EXCERPTED TEXT below:

He has spoken at conferences across North America. Clarence has won several awards, including one of Canada’ highest teaching awards, the Prime Minister’s Award for Teaching for his integration of technology into daily classroom life. Clarence’s innovative classroom practices have been featured online, in books, magazines, and newspaper articles. He is an advocate of classroom 2.0, learning spaces that take complete advantage of the tools that are available to learners in their quest to learn rather than having school be something that is done to them.
Bud Hunt
New Jersey State Cohort
Bud
Hunt is an instructional technologist for the St. Vrain Valley School District in northern Colorado. Formerly, he taught high school language arts and journalism at Olde Columbine High School in Longmont, Colorado. He is a teacher-consultant with the Colorado State University Writing Project, an affiliate of the National Writing Project. A consumer of copious amounts of New Media, Bud blogs and podcasts at http://www.budtheteacher.com.

End of EXCERPTED TEXT.
DATASET EXCERPT below:

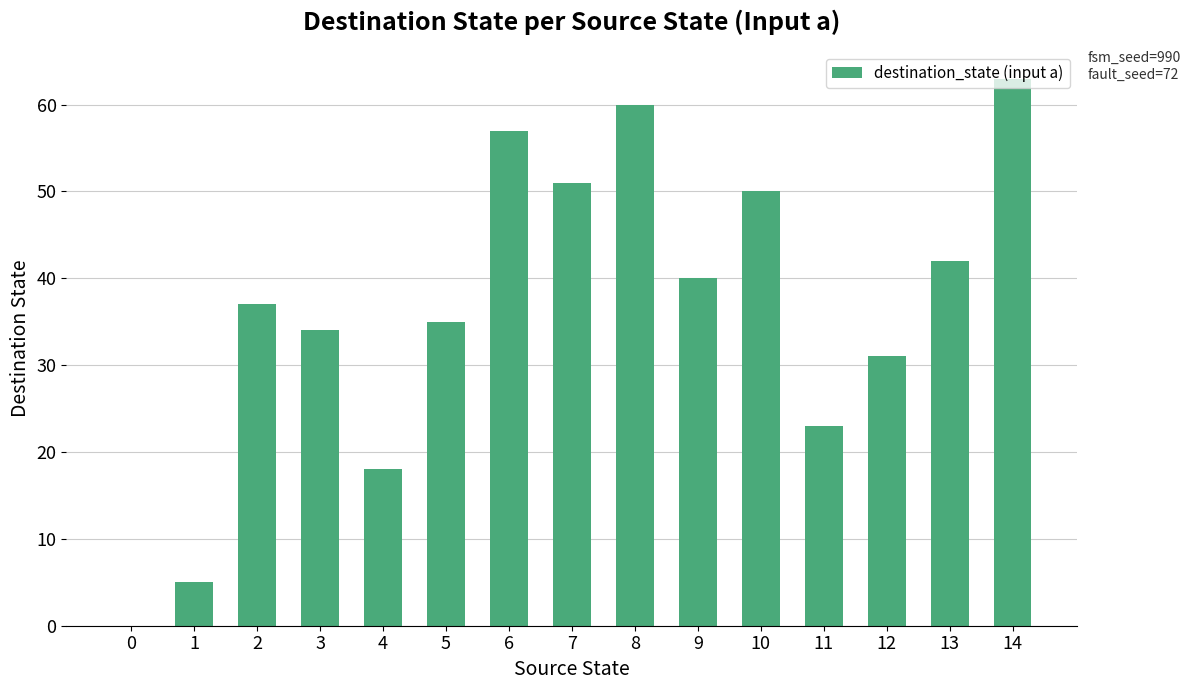

What is the sum of all values?

546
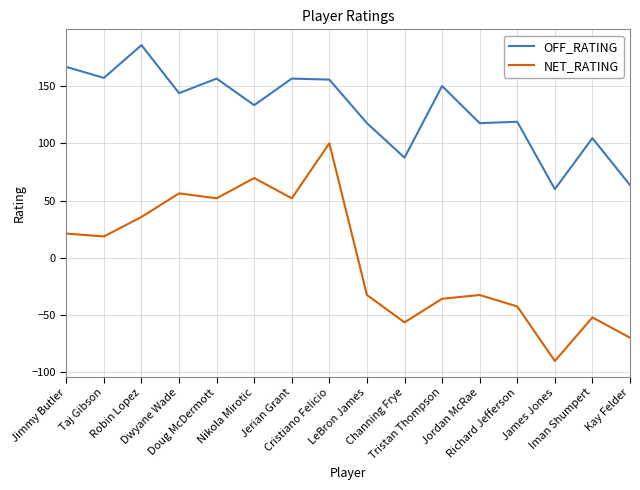

Which series has the widest spread of values?

NET_RATING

End of DATASET EXCERPT.

## WHAT YOU WILL DO
From the educator biographies, quote the passage between "He has spoken" and "done to them.", inclusive.

## EXERCISE RESPONSE
He has spoken at conferences across North America. Clarence has won several awards, including one of Canada’ highest teaching awards, the Prime Minister’s Award for Teaching for his integration of technology into daily classroom life. Clarence’s innovative classroom practices have been featured online, in books, magazines, and newspaper articles. He is an advocate of classroom 2.0, learning spaces that take complete advantage of the tools that are available to learners in their quest to learn rather than having school be something that is done to them.